I no longer sound like Shara. Now I sound like a gossip magazine.
I sometimes go to the sections of the city most disrupted by the Blink. The stairs there look like fields of giant cornstalks, rising into the sky, ending suddenly. The children play a funny game: they run up the stairs, see who is bravest to go the highest, then run back down.
Up the stairs & down the stairs they run, over & over, always hurrying, yet never quite going anywhere.
I sympathize.
I must focus. … I must examine the threads of history, the calendars & timelines, & see if they align.
If they do not, as I expect, what does this mean for the Continent? What does it mean for Saypur?
29th of the Month of the Sloth
Yesterday I met something I am not sure is legally permitted: an Olvoshtani monk.
I think it was a monk … I am not sure. I was taking a break from my work, reveling in sunlight on the Solda, sketching the bridge (it is so much narrower than nearly every bridge I’ve seen—I forget, of course, that it was meant solely for foot & horse traffic) & the walls behind it when she approached: a short, bald woman in orange robes.
She asked me what I was doing, & I told her. I showed her my work, & she was very appreciative. “You have captured its essence exactly,” she said. “And they say there are no more miracles!”
I asked her her name. She said she had none. I asked her the name of her order. She said she had none, only a “disorder.” (A joke, I presume.) I asked her what she thought of Bulikov these days. She shrugged. “It is being reinvented.”
I asked her what she meant.
“Forgetting,” she said, “is a beautiful thing. When you forget, you remake yourself. The Continent must forget. It is trying not to—but it must. For a caterpillar to become a butterfly, it must forget it was ever a caterpillar at all. Then it will be as if the caterpillar never was, & there was only ever the butterfly.”
I was so struck by this I fell into deep thought for some time. She skipped two stones across the Solda, bowed to me, & walked away.
2nd of the Month of the Turtle
Amazing discoveries, & terrifying ones. The discussions I have found taking place just before the Great Expansion have shed so much more light on the strange relationship between Divinities & mortals.
In 768 through 769:
In Ahanashtan, a priest stood on the shore & daily preached his reflections of foreign lands; in Voortyashtan, a sparring master pointed to mountain canyons headed east, below (then) the Dreyling lands, & commented on the way the rain must fall on the other side of the mountains, inspiring numerous exploration parties; later, in Jukoshtan, a starling-singer (must research this term later) sang a three-day poem of the currents in the ocean, & how they carry one so far away to distant places, & perhaps distant peoples … & so on, & so on.
One can see, then, that the Continentals were thinking about lands besides theirs. I have discovered a wealth of text that noses at the boundaries of their geographic knowledge.
Yet I have trudged through Divine decrees of all kinds during this same period, & have found no Divine mention of anything beyond the Continent’s boundaries & shores!
It is odd that the Divinities remained silent on a conversation surging through their mortal flock.
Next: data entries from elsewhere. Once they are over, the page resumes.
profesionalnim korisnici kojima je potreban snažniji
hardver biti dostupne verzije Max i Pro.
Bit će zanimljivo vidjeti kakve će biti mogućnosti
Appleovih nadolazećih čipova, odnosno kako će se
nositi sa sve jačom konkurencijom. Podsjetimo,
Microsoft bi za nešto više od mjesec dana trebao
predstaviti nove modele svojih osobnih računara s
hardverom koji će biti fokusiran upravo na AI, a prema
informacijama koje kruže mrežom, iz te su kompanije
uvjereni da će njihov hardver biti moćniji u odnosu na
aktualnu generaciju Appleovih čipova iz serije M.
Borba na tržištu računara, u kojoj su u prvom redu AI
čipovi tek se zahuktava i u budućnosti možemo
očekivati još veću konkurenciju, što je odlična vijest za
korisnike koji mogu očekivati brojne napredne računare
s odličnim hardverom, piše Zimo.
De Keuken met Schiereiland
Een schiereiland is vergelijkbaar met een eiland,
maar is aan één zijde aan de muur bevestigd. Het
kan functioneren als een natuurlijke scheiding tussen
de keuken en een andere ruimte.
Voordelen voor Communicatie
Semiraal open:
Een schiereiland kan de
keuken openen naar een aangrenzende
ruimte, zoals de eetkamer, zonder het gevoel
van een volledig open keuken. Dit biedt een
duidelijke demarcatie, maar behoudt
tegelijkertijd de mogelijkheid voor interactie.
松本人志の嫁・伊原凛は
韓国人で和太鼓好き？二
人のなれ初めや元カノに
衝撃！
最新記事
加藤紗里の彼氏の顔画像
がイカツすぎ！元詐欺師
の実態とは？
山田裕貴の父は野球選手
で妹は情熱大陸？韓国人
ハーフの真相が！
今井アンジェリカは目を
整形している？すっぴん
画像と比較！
But look how the discourse changes among the Continentals between 771 & 774:
In Kolkashtan, a town magistrate claimed that, since the Continent is blessed by the Divinities, there is nothing they do not own—they own the stars, the clouds, & the waves in the ocean; in Voortyashtan, a “gallows-priestess” asked why they make blades that will shed no blood, for there are no more wars to fight in, & debated whether this was a sin; in Ahanashtan, a “mossling” (some kind of nun?) wrote a poetic epic about what will happen when Ahanashtan grows so large (was the city alive? I must research further) that it begins to harm itself, bringing disharmony, starvation, & exhaustion. This epic was terribly successful, & caused many debates & much anxiety, with some even demanding the mossling’s imprisonment.
The Continentals were thinking, however peripherally, about expansion. It is patently obvious to anyone that they feared exhaustion, starvation, & moreover they began to feel that they deserved to expand, & take ownership of new places.
The Divinities, however, were not thinking about expansion—Kolkan was starting down the train of thought that would begin with his period of open judgment, & Taalhavras, always the most distant of Divinities, was adding onto the walls of Bulikov—and, I believe, altering the nature of Bulikov in many more profound, invisible ways. … All of them were off on their own concerns, while the people of the Continent fretted over the future.